Both 14- and 15-year-olds would be able to work two hours later into the evening—until 9 p.m. during the school year and until 11 p.m. during the summer. They would also be allowed to work up to six hours a day during the school year, up from four hours.

The bill also allows 16- and 17-year-olds to serve alcohol at restaurants with parental permission.

Those age 17 would be allowed to work the same hours as adults. Work permits would also be completely eliminated.

Despite there still technically being some rules on what younger teenagers can’t do, the bill would also allow the director of Iowa Workforce Development or the Iowa Department of Education to “grant an exception from any provision,” including “hazardous” work if that work is within a work-based learning program.

Employers found in violation of this law could face a $10,000 civil penalty; however, the Iowa labor commissioner “may waive or reduce a civil penalty based on evidence the commissioner may obtain.”

Sen. Nate Boulton (D-Des Moines) introduced several amendments to try and add stronger protections for child laborers who are injured on the job, including workers’ compensation benefits. 

“The bill itself, four times it references death. Four times the bill references children dying. Four times,” Boulton said. “The bill contemplates kids going to work and, yes, some of them will get hurt. And when they get hurt, we [should] finally go to the point where they will at least be able to recover workers’ compensation benefits for those injuries.”

Dickey opposed providing additional workers’ compensation measures for injured child laborers and Boulton’s amendments failed. 

The Senate voted on SF 542 days after Rep. Sami Scheetz (D-Cedar Rapids) alerted city officials in his community about a potential child labor law violation after he captured a photo of a young person he suspected to be an underage worker at a construction site.

Scheetz said he and others present asked the suspected child laborer how old he was and the worker’s supervisor told him in Spanish to say he was 18.

Suspected child laborer in Cedar Rapids/Photo submitted by Rep. Sami Scheetz

The bill was heavily opposed by Iowa’s labor unions, who staged rallies across the state including a well-attended and boisterous rally inside the Capitol Rotunda on Feb. 27.

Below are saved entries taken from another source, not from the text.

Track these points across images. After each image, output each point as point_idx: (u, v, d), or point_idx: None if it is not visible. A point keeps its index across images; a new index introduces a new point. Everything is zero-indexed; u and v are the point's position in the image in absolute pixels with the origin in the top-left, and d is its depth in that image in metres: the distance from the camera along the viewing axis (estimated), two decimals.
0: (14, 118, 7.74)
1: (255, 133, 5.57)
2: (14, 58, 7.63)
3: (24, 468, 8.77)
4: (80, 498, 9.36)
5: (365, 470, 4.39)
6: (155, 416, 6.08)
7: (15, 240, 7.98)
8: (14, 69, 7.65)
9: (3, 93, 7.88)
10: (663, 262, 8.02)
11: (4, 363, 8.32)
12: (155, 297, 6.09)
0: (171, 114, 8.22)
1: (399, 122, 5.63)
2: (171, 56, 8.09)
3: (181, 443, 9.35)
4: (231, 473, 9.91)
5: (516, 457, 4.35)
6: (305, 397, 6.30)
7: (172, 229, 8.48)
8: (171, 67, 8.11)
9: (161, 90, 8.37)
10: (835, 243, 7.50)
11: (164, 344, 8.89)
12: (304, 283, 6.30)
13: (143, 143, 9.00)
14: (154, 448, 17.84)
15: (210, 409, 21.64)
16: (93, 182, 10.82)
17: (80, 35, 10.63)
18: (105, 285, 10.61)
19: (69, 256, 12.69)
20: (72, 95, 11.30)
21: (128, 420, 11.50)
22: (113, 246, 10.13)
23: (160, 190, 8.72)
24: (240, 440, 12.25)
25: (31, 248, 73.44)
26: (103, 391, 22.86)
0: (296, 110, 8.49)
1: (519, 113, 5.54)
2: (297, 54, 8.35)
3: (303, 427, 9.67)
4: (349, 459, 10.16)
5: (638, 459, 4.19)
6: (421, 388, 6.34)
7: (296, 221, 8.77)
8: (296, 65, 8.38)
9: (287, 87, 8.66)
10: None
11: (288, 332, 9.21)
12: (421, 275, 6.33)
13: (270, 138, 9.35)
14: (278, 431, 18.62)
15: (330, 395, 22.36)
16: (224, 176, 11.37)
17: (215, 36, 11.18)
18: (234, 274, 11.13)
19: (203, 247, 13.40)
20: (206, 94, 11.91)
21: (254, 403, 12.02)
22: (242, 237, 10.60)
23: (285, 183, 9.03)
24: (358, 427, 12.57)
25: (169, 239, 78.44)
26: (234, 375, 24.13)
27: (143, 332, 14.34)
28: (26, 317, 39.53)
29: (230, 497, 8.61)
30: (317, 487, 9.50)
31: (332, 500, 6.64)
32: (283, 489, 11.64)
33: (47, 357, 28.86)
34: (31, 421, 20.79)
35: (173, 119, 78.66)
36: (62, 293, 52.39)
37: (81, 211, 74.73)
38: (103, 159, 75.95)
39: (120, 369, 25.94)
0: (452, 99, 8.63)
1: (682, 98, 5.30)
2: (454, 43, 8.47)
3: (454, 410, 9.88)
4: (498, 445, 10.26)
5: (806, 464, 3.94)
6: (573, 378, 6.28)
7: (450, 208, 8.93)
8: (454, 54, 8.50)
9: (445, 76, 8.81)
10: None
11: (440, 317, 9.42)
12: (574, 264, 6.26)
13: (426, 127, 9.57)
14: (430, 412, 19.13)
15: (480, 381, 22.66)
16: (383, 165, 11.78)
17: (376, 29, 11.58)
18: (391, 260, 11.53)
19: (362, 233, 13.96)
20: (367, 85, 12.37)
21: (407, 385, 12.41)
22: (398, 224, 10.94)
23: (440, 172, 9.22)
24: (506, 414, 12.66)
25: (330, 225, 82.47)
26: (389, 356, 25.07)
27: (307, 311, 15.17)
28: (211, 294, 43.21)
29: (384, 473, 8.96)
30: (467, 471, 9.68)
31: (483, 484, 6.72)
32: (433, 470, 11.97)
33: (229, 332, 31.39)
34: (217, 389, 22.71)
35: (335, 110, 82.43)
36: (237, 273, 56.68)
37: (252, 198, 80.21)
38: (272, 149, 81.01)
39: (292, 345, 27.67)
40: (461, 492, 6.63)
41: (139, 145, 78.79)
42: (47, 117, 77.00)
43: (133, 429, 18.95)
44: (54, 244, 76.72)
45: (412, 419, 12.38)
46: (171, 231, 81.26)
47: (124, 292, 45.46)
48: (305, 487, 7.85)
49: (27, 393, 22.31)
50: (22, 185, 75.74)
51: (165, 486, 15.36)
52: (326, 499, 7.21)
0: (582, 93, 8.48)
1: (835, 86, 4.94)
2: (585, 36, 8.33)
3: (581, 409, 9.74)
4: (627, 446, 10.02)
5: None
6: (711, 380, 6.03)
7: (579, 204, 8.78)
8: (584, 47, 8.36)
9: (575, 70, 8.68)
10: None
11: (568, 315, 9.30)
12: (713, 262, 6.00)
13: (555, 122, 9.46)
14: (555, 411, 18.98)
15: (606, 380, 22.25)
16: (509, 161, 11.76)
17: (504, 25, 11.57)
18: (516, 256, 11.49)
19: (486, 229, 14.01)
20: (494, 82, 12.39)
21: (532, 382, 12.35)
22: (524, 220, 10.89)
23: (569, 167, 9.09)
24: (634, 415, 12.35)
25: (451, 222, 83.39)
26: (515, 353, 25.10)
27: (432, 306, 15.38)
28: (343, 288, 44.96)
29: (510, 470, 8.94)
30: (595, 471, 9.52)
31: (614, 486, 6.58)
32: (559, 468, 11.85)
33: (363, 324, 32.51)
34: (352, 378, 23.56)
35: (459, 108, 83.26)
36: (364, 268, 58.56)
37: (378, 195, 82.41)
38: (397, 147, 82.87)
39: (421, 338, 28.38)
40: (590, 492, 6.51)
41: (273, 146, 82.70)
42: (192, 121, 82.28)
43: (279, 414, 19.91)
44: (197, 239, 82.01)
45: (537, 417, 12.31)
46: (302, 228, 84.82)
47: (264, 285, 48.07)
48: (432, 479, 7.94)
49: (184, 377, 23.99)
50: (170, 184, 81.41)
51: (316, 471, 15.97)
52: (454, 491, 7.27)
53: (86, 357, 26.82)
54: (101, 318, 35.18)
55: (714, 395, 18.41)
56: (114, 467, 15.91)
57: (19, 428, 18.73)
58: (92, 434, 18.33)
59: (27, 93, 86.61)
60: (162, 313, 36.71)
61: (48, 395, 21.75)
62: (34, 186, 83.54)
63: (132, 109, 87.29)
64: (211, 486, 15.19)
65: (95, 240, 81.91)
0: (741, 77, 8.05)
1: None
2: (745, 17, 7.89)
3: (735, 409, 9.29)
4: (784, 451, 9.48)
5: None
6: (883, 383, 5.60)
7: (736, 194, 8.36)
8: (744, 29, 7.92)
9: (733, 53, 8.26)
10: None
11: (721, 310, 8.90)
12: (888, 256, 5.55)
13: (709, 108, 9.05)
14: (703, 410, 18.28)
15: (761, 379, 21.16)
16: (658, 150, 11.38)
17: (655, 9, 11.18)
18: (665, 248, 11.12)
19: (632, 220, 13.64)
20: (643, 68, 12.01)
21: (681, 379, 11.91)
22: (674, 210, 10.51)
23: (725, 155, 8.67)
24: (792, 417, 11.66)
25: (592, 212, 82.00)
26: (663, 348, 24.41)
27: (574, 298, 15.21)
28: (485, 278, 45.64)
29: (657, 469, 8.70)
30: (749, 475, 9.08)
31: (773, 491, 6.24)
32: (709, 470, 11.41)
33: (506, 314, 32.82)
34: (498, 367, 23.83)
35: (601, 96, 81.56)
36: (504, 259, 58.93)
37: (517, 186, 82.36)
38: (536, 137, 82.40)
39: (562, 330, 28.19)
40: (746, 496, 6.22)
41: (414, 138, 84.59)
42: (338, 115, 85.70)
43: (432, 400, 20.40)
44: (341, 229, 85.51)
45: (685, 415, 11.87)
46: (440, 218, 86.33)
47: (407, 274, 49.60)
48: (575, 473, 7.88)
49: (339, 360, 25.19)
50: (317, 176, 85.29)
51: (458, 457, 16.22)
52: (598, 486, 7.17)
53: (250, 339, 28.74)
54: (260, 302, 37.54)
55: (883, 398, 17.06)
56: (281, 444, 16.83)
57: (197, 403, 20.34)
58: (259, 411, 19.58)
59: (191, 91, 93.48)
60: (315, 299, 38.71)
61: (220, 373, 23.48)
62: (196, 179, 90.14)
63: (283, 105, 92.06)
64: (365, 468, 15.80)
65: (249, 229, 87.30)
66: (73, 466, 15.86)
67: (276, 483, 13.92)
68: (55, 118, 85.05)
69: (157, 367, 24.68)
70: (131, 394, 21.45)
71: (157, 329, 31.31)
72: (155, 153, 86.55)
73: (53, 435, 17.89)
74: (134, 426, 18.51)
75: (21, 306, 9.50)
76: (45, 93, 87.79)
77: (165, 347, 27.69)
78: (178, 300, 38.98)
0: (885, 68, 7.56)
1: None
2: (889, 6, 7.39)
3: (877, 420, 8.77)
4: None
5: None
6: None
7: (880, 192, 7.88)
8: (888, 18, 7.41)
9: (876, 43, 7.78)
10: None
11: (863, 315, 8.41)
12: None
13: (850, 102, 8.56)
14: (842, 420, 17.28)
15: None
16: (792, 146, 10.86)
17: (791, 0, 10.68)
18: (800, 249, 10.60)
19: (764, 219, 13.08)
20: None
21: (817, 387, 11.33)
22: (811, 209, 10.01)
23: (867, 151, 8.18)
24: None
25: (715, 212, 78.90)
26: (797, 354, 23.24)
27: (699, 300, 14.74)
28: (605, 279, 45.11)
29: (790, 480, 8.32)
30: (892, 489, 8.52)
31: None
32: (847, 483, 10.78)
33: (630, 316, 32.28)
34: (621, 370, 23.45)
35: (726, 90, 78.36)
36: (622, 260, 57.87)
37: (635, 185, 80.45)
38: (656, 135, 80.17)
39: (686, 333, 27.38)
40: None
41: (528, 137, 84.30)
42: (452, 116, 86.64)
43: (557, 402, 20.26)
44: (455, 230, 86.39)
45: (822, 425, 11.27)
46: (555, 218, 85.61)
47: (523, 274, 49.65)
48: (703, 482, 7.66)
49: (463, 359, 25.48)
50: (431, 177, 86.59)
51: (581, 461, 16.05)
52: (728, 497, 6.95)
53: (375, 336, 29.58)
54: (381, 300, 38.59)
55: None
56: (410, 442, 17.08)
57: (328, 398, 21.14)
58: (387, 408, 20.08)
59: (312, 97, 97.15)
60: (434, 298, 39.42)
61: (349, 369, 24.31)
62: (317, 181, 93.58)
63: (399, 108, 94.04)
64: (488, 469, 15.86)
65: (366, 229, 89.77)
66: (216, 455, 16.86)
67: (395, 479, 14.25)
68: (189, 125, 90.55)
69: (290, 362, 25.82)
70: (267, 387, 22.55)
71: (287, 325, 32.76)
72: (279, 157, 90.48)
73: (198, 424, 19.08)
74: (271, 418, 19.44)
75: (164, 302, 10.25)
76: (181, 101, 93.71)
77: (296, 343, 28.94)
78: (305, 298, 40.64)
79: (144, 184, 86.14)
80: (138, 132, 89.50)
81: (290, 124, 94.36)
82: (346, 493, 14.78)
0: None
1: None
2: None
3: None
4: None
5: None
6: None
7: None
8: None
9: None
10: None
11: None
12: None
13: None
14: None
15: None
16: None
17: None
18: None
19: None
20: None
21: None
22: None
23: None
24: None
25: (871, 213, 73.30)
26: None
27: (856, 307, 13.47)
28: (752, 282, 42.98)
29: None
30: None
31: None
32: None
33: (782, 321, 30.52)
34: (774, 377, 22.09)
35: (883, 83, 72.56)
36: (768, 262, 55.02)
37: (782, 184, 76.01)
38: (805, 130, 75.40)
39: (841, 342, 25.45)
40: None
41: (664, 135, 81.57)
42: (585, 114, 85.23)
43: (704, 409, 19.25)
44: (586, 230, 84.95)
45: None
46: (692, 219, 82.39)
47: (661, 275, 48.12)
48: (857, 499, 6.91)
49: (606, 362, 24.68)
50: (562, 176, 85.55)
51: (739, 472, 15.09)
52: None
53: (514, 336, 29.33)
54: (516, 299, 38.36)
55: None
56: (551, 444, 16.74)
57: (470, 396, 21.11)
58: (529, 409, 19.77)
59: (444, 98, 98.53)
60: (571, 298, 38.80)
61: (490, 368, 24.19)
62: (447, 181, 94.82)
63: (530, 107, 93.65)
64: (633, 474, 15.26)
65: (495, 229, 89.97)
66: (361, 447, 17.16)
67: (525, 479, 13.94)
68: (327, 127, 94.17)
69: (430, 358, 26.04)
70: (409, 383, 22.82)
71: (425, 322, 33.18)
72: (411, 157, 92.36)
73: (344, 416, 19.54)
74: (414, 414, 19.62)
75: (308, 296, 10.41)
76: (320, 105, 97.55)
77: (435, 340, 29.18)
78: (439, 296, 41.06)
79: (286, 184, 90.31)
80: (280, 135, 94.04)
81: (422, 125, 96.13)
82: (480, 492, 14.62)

“Amy Sinclair is the president of the Iowa Senate, Pat Grassley is House leader. My dad worked in a packing plant, I worked in a packing plant, I don’t remember working next to any Grassleys in that packing plant,” said Jesse Case, Secretary-Treasurer and Principal Officer of Teamsters Local 238 in Iowa during that Feb. 27 rally.

“Whose kids are going to be working in these factories? Not Grassley’s. We’re here to deliver a very simple message: We don’t need more kids working in factories or packing plants. We need to pay higher wages for their parents so their kids don’t have to work in factories or packing plants.”

SF 542 heads to the Iowa House for debate in that chamber. Should it pass in the House, it would be sent to Gov. Kim Reynolds’ office and it would become law upon her signature.